You can, you just have to use iTunes from your computer like it’s 2003 to add it to your music library.
It's not being required. just that the thread is about Let's Encrypt which ostensibly easier than setting up your own CA and distributing the root certificates to your devices. Which isn't too difficult but given how many people apparently use self-signed certificates, it's a bit high a bar.
Self-signed certs were a defect — people were used to just click OK and blackhats exploited that.
OP wants support for the special case where only the cert issuer trusts the cert (he has his own self-signed cert). Apple and others do support that: You make a private CA, trust that CA in the device, and then use that CA to sign certs for your IMAP server. IIRC (and this is from vague memory) you may need to configure yourself to be a company that manages employees' devices.
The whole system and everything built on it that underlies trust in encryption on the modern Internet is designed in a way that requires parties called certificate authorities. That's just the design, since it was largely designed for two unrelated people to establish secure communication.
Clearly, it is not required to use a third party. First of all, you can sign your own cert using itself, then verify it manually. However, this is not the trust model that most Internet software uses. That model is closer to what SSH does, sometimes called TOFU (Trust On First Use). The model that is intended is for the certificate chain to be verified back to a trust root (ignoring other wrinkles.) There's really no particular reason why self-signed certificates must be supported.
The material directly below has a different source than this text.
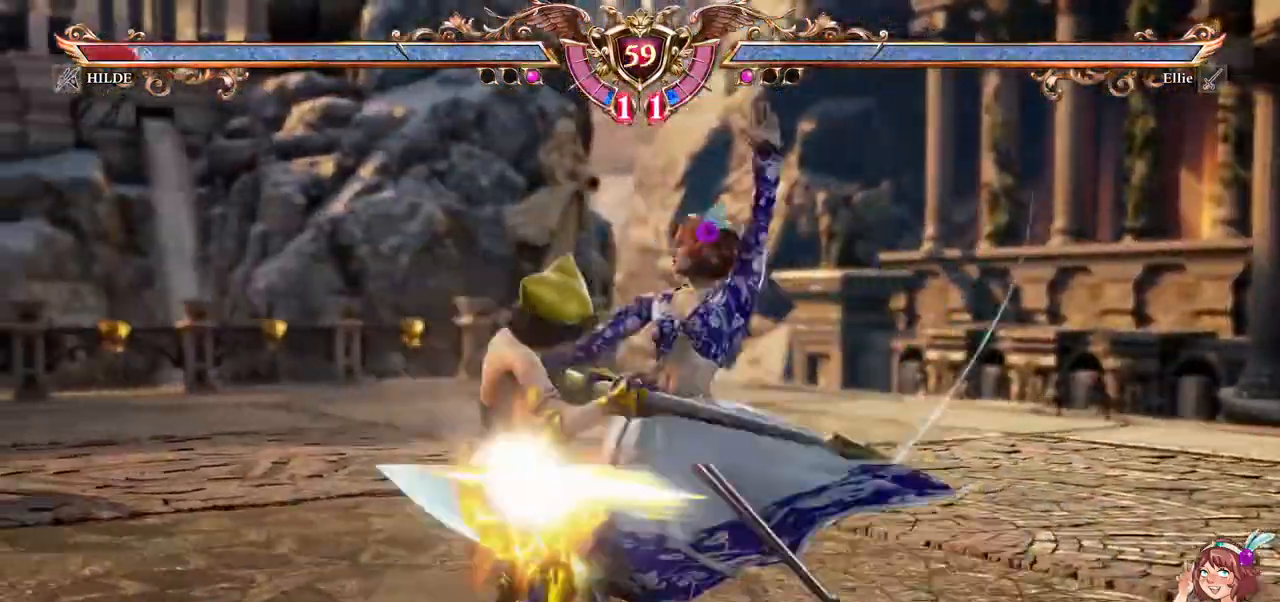
{"buttons": ["R1"], "left_stick": "center", "right_stick": "center", "events": [[183, "DPAD_LEFT", "down"], [250, "DPAD_LEFT", "up"], [283, "DPAD_LEFT", "down"], [333, "R1", "down"], [433, "DPAD_LEFT", "up"]]}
Note that I don't think this makes the bug report invalid. It seems like a regression that is not intentional. However, the important point is that a third party still isn't needed to use the system as intended. You can, in fact, issue your own CA certificates, trust them on your devices, and then use those to sign your own certificates, making yourself the authority. This will work even on iOS as far as I know, and it follows the typical trust model so software should handle it as expected (though apps that use certificate pinning or bundle the Mozilla CA certificates statically instead of using the operating system's trust store may not work, but by and large it works.)
Personally, I just use Let's Encrypt. That way other people can establish a "secure" connection to my devices, too.